32. The fact is however that Andrews & Robertson did not make any independent agreement with Mr Ainslie with payments for the officer user, nor did they attribute any part of the payment to such user. Furthermore they treated the whole of the salary and commission payments as arising from his employment. In my view the parties treated the office user as incidental to his employment.
33. Under section 19 of the 1988 Act tax is charged under Schedule E "in respect of any office or employment on the emoluments therefrom" falling under any of Cases I to III. The crucial word is "therefrom", see Hochstrasser v Mayes [1960] AC 376; 38 TC 673, see per Lord Radcliffe at 38 TC 707. He said that a payment is assessable "if it has been paid to him in return for acting as or being an employee." This was cited by Lord Reid in Laidler v Perry [1966] AC 16; 42 TC at page 363. He said,
"We must always return to the words of the statute and answer the question – did this profit arise from the employment? The answer will be no if it arose from something else."
Both of the above passages were cited by Lord Templeman in Shilton v Wilmshurst [1991] 1 AC 684; 64 TC 15 107.
34. Mr Banns relied in particular on Beecham Group Ltd v Fair [1984] STC 15; 57 TC 733 where a salesman was paid £2 a week for garaging the company car. Walton J dismissed the appeal against the Special Commissioners’ decision that the payment was an emolument.

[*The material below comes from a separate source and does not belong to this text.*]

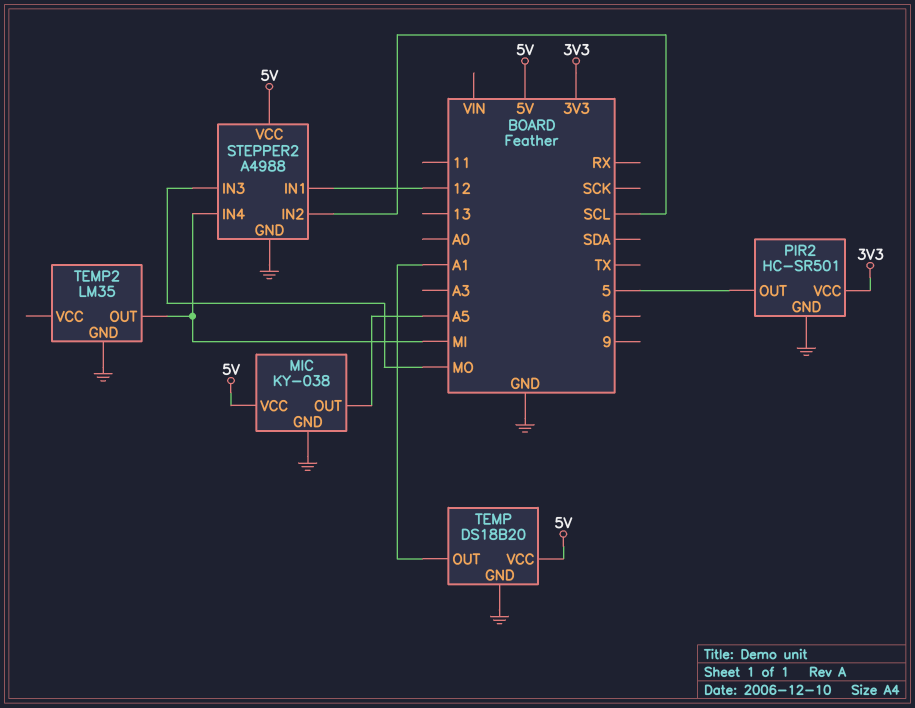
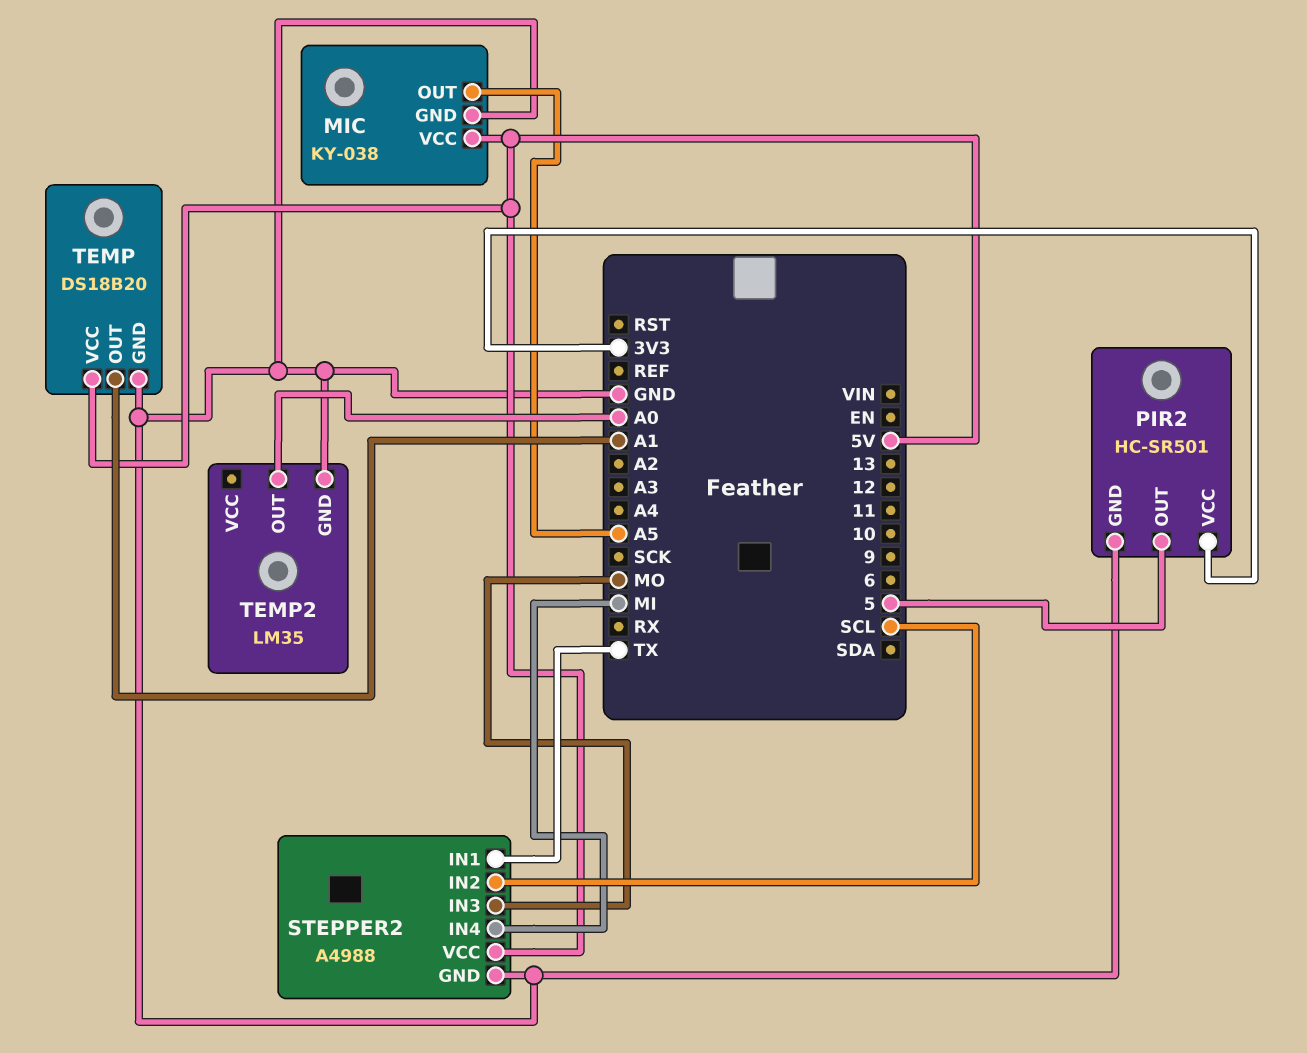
STEPPER2 pin IN1: 12 -> TX
TEMP2 pin OUT: MI -> A0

35. I am not sure that I would have regarded the last case as binding authority if there had here been a separate agreement with a specific payment for an office involving use by persons in addition to Mr Ainslie. That however was not the case here. There was a single agreement providing for a salary with no element attributed to office use and no rights otherwise than to use by Mr Ainslie. It is to be noted that the agreement contained no provision for the payment under clause 3 to be varied if new offices were acquired under clause 5. Furthermore it contained no reference to the Appellant’s wife.
36. In my judgment the office user was incidental to the employment, no separate consideration was attributed to the officer user and the payments made arose from the employment. The appeal is dismissed.